**Problem requirements:**
Copy the entire listing, down to the final line, exactly.

+++ Data section +++

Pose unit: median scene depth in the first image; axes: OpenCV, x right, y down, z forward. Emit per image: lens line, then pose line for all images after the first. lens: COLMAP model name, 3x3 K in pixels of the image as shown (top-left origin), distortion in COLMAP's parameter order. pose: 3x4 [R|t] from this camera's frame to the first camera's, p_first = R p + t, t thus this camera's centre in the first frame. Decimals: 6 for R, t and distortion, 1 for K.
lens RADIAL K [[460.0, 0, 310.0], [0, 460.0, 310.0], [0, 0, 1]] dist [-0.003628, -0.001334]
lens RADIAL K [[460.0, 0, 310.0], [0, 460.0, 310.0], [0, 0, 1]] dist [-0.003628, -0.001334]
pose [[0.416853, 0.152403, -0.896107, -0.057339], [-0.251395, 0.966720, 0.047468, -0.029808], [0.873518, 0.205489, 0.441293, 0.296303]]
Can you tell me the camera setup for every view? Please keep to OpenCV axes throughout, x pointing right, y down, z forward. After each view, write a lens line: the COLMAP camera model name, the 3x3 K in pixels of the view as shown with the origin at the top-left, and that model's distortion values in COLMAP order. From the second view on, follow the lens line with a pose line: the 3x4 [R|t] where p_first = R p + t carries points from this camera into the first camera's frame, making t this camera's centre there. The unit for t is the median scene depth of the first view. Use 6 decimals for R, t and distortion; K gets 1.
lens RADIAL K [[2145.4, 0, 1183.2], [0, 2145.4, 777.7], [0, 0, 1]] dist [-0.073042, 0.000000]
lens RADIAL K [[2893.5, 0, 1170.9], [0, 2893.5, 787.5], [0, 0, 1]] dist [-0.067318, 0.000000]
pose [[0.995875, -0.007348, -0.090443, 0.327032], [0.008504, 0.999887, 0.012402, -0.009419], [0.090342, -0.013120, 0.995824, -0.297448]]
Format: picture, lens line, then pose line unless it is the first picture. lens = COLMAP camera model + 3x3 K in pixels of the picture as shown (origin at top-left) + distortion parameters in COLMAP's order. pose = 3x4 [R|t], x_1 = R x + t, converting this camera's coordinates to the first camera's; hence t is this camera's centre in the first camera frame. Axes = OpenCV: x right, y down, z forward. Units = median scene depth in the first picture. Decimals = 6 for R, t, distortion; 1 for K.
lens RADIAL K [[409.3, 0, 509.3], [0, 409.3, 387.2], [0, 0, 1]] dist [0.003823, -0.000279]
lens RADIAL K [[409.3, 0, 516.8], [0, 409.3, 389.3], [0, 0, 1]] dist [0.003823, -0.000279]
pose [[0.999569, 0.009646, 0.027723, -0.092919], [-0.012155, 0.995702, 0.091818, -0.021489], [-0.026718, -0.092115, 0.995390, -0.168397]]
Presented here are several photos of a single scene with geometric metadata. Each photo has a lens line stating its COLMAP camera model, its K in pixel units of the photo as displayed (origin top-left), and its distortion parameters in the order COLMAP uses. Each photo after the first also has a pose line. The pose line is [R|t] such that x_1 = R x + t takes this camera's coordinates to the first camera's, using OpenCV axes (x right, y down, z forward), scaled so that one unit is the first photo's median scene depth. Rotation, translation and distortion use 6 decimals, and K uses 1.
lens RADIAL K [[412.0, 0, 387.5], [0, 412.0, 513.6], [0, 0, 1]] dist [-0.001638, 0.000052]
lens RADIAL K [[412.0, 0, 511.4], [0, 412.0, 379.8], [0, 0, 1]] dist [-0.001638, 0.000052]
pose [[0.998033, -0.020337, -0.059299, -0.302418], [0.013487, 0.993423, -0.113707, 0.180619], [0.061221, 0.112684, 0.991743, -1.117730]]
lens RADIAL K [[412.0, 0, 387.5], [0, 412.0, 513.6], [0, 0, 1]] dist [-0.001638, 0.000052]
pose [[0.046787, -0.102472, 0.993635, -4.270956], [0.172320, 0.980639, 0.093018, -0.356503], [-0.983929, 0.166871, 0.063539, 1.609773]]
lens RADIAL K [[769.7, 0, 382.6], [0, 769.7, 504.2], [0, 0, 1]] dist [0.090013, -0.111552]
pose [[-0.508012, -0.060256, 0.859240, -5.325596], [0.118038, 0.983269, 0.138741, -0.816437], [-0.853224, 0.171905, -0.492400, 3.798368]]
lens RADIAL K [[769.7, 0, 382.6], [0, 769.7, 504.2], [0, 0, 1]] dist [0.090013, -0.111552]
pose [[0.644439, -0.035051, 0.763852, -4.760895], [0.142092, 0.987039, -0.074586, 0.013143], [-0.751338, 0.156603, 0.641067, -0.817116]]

+++

**Output:**
Pose unit: median scene depth in the first image; axes: OpenCV, x right, y down, z forward. Emit per image: lens line, then pose line for all images after the first. lens: COLMAP model name, 3x3 K in pixels of the image as shown (top-left origin), distortion in COLMAP's parameter order. pose: 3x4 [R|t] from this camera's frame to the first camera's, p_first = R p + t, t thus this camera's centre in the first frame. Decimals: 6 for R, t and distortion, 1 for K.
lens RADIAL K [[460.0, 0, 310.0], [0, 460.0, 310.0], [0, 0, 1]] dist [-0.003628, -0.001334]
lens RADIAL K [[460.0, 0, 310.0], [0, 460.0, 310.0], [0, 0, 1]] dist [-0.003628, -0.001334]
pose [[0.416853, 0.152403, -0.896107, -0.057339], [-0.251395, 0.966720, 0.047468, -0.029808], [0.873518, 0.205489, 0.441293, 0.296303]]
Can you tell me the camera setup for every view? Please keep to OpenCV axes throughout, x pointing right, y down, z forward. After each view, write a lens line: the COLMAP camera model name, the 3x3 K in pixels of the view as shown with the origin at the top-left, and that model's distortion values in COLMAP order. From the second view on, follow the lens line with a pose line: the 3x4 [R|t] where p_first = R p + t carries points from this camera into the first camera's frame, making t this camera's centre there. The unit for t is the median scene depth of the first view. Use 6 decimals for R, t and distortion; K gets 1.
lens RADIAL K [[2145.4, 0, 1183.2], [0, 2145.4, 777.7], [0, 0, 1]] dist [-0.073042, 0.000000]
lens RADIAL K [[2893.5, 0, 1170.9], [0, 2893.5, 787.5], [0, 0, 1]] dist [-0.067318, 0.000000]
pose [[0.995875, -0.007348, -0.090443, 0.327032], [0.008504, 0.999887, 0.012402, -0.009419], [0.090342, -0.013120, 0.995824, -0.297448]]
Format: picture, lens line, then pose line unless it is the first picture. lens = COLMAP camera model + 3x3 K in pixels of the picture as shown (origin at top-left) + distortion parameters in COLMAP's order. pose = 3x4 [R|t], x_1 = R x + t, converting this camera's coordinates to the first camera's; hence t is this camera's centre in the first camera frame. Axes = OpenCV: x right, y down, z forward. Units = median scene depth in the first picture. Decimals = 6 for R, t, distortion; 1 for K.
lens RADIAL K [[409.3, 0, 509.3], [0, 409.3, 387.2], [0, 0, 1]] dist [0.003823, -0.000279]
lens RADIAL K [[409.3, 0, 516.8], [0, 409.3, 389.3], [0, 0, 1]] dist [0.003823, -0.000279]
pose [[0.999569, 0.009646, 0.027723, -0.092919], [-0.012155, 0.995702, 0.091818, -0.021489], [-0.026718, -0.092115, 0.995390, -0.168397]]
Presented here are several photos of a single scene with geometric metadata. Each photo has a lens line stating its COLMAP camera model, its K in pixel units of the photo as displayed (origin top-left), and its distortion parameters in the order COLMAP uses. Each photo after the first also has a pose line. The pose line is [R|t] such that x_1 = R x + t takes this camera's coordinates to the first camera's, using OpenCV axes (x right, y down, z forward), scaled so that one unit is the first photo's median scene depth. Rotation, translation and distortion use 6 decimals, and K uses 1.
lens RADIAL K [[412.0, 0, 387.5], [0, 412.0, 513.6], [0, 0, 1]] dist [-0.001638, 0.000052]
lens RADIAL K [[412.0, 0, 511.4], [0, 412.0, 379.8], [0, 0, 1]] dist [-0.001638, 0.000052]
pose [[0.998033, -0.020337, -0.059299, -0.302418], [0.013487, 0.993423, -0.113707, 0.180619], [0.061221, 0.112684, 0.991743, -1.117730]]
lens RADIAL K [[412.0, 0, 387.5], [0, 412.0, 513.6], [0, 0, 1]] dist [-0.001638, 0.000052]
pose [[0.046787, -0.102472, 0.993635, -4.270956], [0.172320, 0.980639, 0.093018, -0.356503], [-0.983929, 0.166871, 0.063539, 1.609773]]
lens RADIAL K [[769.7, 0, 382.6], [0, 769.7, 504.2], [0, 0, 1]] dist [0.090013, -0.111552]
pose [[-0.508012, -0.060256, 0.859240, -5.325596], [0.118038, 0.983269, 0.138741, -0.816437], [-0.853224, 0.171905, -0.492400, 3.798368]]
lens RADIAL K [[769.7, 0, 382.6], [0, 769.7, 504.2], [0, 0, 1]] dist [0.090013, -0.111552]
pose [[0.644439, -0.035051, 0.763852, -4.760895], [0.142092, 0.987039, -0.074586, 0.013143], [-0.751338, 0.156603, 0.641067, -0.817116]]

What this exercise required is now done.